Written task –
Return the text of every one of the records below line for line, with no changes, and leave the pictures out of your answer.
+--
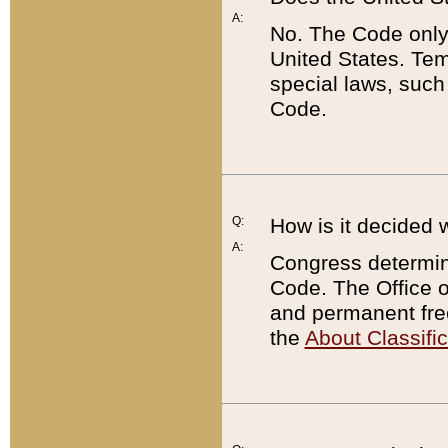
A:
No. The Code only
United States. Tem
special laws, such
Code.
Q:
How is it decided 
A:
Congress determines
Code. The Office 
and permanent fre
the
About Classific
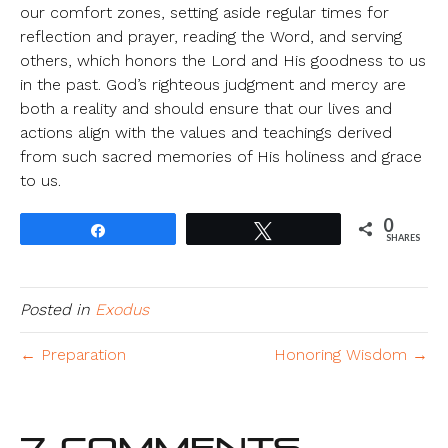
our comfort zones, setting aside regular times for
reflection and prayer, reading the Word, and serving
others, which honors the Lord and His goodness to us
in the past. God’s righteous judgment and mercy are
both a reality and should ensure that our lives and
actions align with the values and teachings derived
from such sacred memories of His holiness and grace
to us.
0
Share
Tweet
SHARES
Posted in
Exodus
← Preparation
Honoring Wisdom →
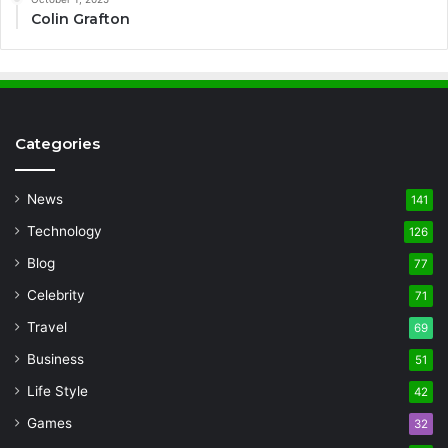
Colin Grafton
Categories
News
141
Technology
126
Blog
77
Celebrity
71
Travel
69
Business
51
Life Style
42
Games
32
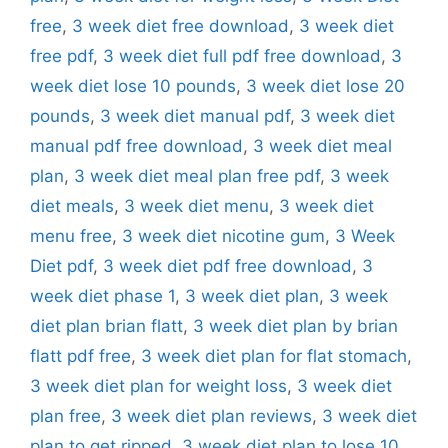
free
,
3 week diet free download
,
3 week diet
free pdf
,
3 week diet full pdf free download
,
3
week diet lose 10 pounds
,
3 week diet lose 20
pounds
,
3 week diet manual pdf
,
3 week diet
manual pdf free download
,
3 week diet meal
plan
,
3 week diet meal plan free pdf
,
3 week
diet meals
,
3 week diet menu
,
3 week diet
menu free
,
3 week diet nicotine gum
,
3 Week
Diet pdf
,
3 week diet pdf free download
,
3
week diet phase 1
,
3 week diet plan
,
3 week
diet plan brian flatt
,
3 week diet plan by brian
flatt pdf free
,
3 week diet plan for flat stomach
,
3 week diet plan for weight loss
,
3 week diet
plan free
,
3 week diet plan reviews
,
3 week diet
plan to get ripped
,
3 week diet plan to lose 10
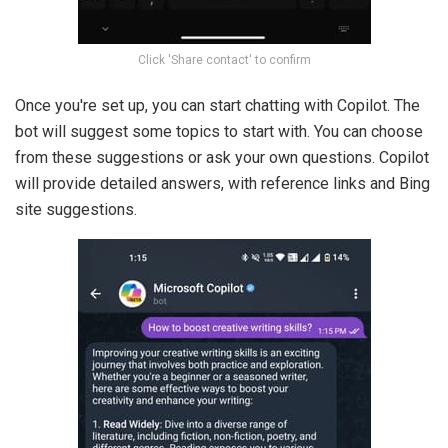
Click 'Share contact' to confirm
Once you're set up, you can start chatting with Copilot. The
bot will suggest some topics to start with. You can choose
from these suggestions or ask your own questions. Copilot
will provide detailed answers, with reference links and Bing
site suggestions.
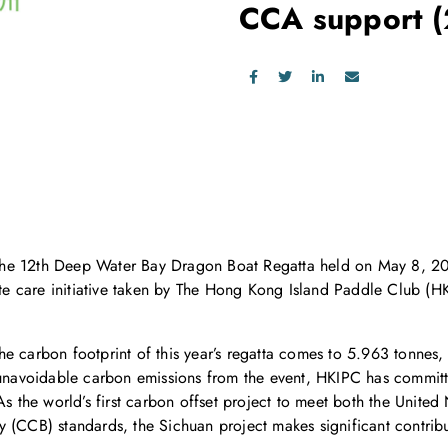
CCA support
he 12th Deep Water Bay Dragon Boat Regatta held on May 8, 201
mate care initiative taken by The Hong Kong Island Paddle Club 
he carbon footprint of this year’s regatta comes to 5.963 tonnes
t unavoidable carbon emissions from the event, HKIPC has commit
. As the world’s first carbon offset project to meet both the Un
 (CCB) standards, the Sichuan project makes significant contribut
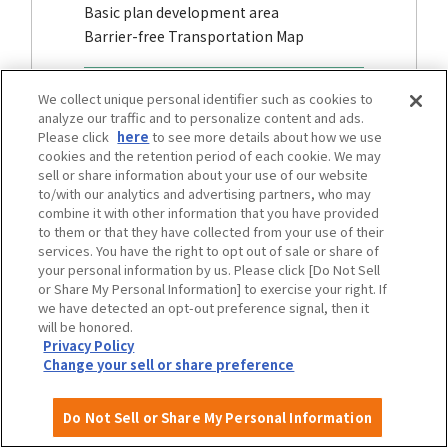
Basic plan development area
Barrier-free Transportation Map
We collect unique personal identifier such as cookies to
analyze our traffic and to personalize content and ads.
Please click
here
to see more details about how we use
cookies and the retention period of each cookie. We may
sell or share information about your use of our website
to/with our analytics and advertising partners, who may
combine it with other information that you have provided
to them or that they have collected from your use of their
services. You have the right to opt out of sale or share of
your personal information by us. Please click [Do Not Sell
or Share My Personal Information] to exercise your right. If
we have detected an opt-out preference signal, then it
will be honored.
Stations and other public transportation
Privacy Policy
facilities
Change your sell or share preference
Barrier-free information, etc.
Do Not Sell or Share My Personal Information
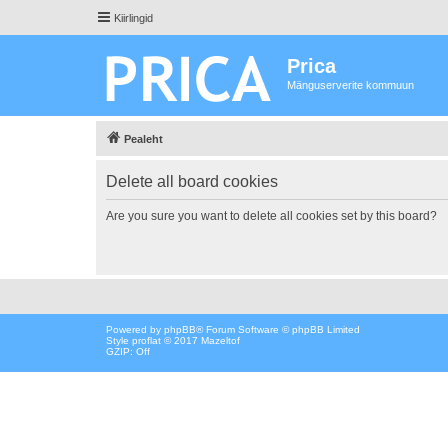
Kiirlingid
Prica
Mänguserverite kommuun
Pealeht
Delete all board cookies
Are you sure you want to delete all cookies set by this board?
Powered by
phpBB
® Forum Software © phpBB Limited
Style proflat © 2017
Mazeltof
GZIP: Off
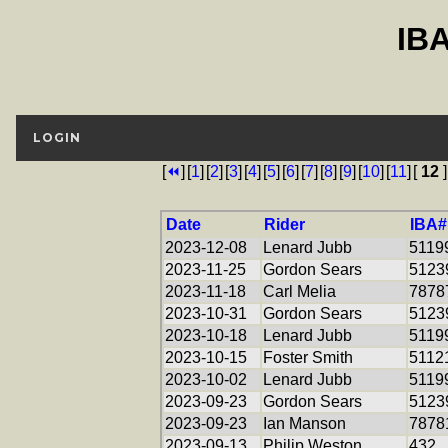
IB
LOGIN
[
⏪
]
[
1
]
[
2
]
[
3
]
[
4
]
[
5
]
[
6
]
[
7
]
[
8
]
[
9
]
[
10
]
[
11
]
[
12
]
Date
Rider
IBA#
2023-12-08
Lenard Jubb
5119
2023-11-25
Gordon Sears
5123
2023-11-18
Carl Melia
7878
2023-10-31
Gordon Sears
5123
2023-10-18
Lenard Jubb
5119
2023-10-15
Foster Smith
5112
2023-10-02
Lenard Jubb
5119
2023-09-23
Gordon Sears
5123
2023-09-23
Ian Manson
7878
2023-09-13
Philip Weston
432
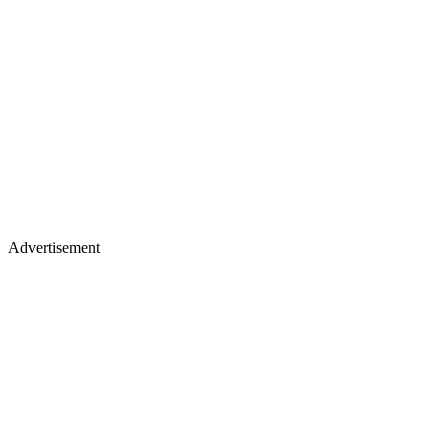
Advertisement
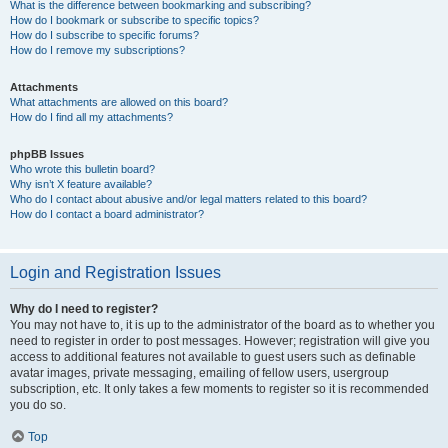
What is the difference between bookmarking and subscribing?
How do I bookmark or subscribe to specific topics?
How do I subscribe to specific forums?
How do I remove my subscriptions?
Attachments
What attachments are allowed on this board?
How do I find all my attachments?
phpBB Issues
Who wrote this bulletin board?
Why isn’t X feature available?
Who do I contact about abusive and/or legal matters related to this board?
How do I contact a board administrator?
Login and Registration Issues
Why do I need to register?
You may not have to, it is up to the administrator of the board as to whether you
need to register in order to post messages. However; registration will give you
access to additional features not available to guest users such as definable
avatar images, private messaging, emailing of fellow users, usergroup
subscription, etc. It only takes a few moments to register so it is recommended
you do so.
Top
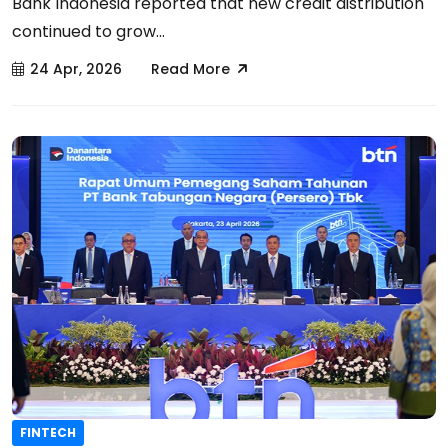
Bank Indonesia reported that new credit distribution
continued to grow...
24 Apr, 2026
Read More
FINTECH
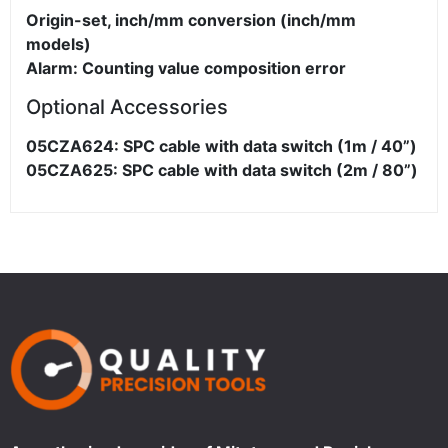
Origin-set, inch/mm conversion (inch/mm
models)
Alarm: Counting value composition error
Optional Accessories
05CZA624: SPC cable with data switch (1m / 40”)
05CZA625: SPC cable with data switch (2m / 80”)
+--
Answer below –
A:
No. The Code only
United States. Tem
special laws, such
Code.
Q:
How is it decided 
A:
Congress determines
Code. The Office 
and permanent fre
the
About Classific
our comfort zones, setting aside regular times for
reflection and prayer, reading the Word, and serving
others, which honors the Lord and His goodness to us
in the past. God’s righteous judgment and mercy are
both a reality and should ensure that our lives and
actions align with the values and teachings derived
from such sacred memories of His holiness and grace
to us.
0
Share
Tweet
SHARES
Posted in
Exodus
← Preparation
Honoring Wisdom →
Colin Grafton
Categories
News
141
Technology
126
Blog
77
Celebrity
71
Travel
69
Business
51
Life Style
42
Games
32
free
,
3 week diet free download
,
3 week diet
free pdf
,
3 week diet full pdf free download
,
3
week diet lose 10 pounds
,
3 week diet lose 20
pounds
,
3 week diet manual pdf
,
3 week diet
manual pdf free download
,
3 week diet meal
plan
,
3 week diet meal plan free pdf
,
3 week
diet meals
,
3 week diet menu
,
3 week diet
menu free
,
3 week diet nicotine gum
,
3 Week
Diet pdf
,
3 week diet pdf free download
,
3
week diet phase 1
,
3 week diet plan
,
3 week
diet plan brian flatt
,
3 week diet plan by brian
flatt pdf free
,
3 week diet plan for flat stomach
,
3 week diet plan for weight loss
,
3 week diet
plan free
,
3 week diet plan reviews
,
3 week diet
plan to get ripped
,
3 week diet plan to lose 10
Click 'Share contact' to confirm
Once you're set up, you can start chatting with Copilot. The
bot will suggest some topics to start with. You can choose
from these suggestions or ask your own questions. Copilot
will provide detailed answers, with reference links and Bing
site suggestions.
CCA support
he 12th Deep Water Bay Dragon Boat Regatta held on May 8, 201
mate care initiative taken by The Hong Kong Island Paddle Club 
he carbon footprint of this year’s regatta comes to 5.963 tonnes
t unavoidable carbon emissions from the event, HKIPC has commit
. As the world’s first carbon offset project to meet both the Un
 (CCB) standards, the Sichuan project makes significant contribut
Basic plan development area
Barrier-free Transportation Map
We collect unique personal identifier such as cookies to
analyze our traffic and to personalize content and ads.
Please click
here
to see more details about how we use
cookies and the retention period of each cookie. We may
sell or share information about your use of our website
to/with our analytics and advertising partners, who may
combine it with other information that you have provided
to them or that they have collected from your use of their
services. You have the right to opt out of sale or share of
your personal information by us. Please click [Do Not Sell
or Share My Personal Information] to exercise your right. If
we have detected an opt-out preference signal, then it
will be honored.
Stations and other public transportation
Privacy Policy
facilities
Change your sell or share preference
Barrier-free information, etc.
Do Not Sell or Share My Personal Information
Kiirlingid
Prica
Mänguserverite kommuun
Pealeht
Delete all board cookies
Are you sure you want to delete all cookies set by this board?
Powered by
phpBB
® Forum Software © phpBB Limited
Style proflat © 2017
Mazeltof
GZIP: Off
IB
LOGIN
[
⏪
]
[
1
]
[
2
]
[
3
]
[
4
]
[
5
]
[
6
]
[
7
]
[
8
]
[
9
]
[
10
]
[
11
]
[
12
]
Date
Rider
IBA#
2023-12-08
Lenard Jubb
5119
2023-11-25
Gordon Sears
5123
2023-11-18
Carl Melia
7878
2023-10-31
Gordon Sears
5123
2023-10-18
Lenard Jubb
5119
2023-10-15
Foster Smith
5112
2023-10-02
Lenard Jubb
5119
2023-09-23
Gordon Sears
5123
2023-09-23
Ian Manson
7878
2023-09-13
Philip Weston
432
Advertisement
What is the difference between bookmarking and subscribing?
How do I bookmark or subscribe to specific topics?
How do I subscribe to specific forums?
How do I remove my subscriptions?
Attachments
What attachments are allowed on this board?
How do I find all my attachments?
phpBB Issues
Who wrote this bulletin board?
Why isn’t X feature available?
Who do I contact about abusive and/or legal matters related to this board?
How do I contact a board administrator?
Login and Registration Issues
Why do I need to register?
You may not have to, it is up to the administrator of the board as to whether you
need to register in order to post messages. However; registration will give you
access to additional features not available to guest users such as definable
avatar images, private messaging, emailing of fellow users, usergroup
subscription, etc. It only takes a few moments to register so it is recommended
you do so.
Top
Bank Indonesia reported that new credit distribution
continued to grow...
24 Apr, 2026
Read More
FINTECH
Origin-set, inch/mm conversion (inch/mm
models)
Alarm: Counting value composition error
Optional Accessories
05CZA624: SPC cable with data switch (1m / 40”)
05CZA625: SPC cable with data switch (2m / 80”)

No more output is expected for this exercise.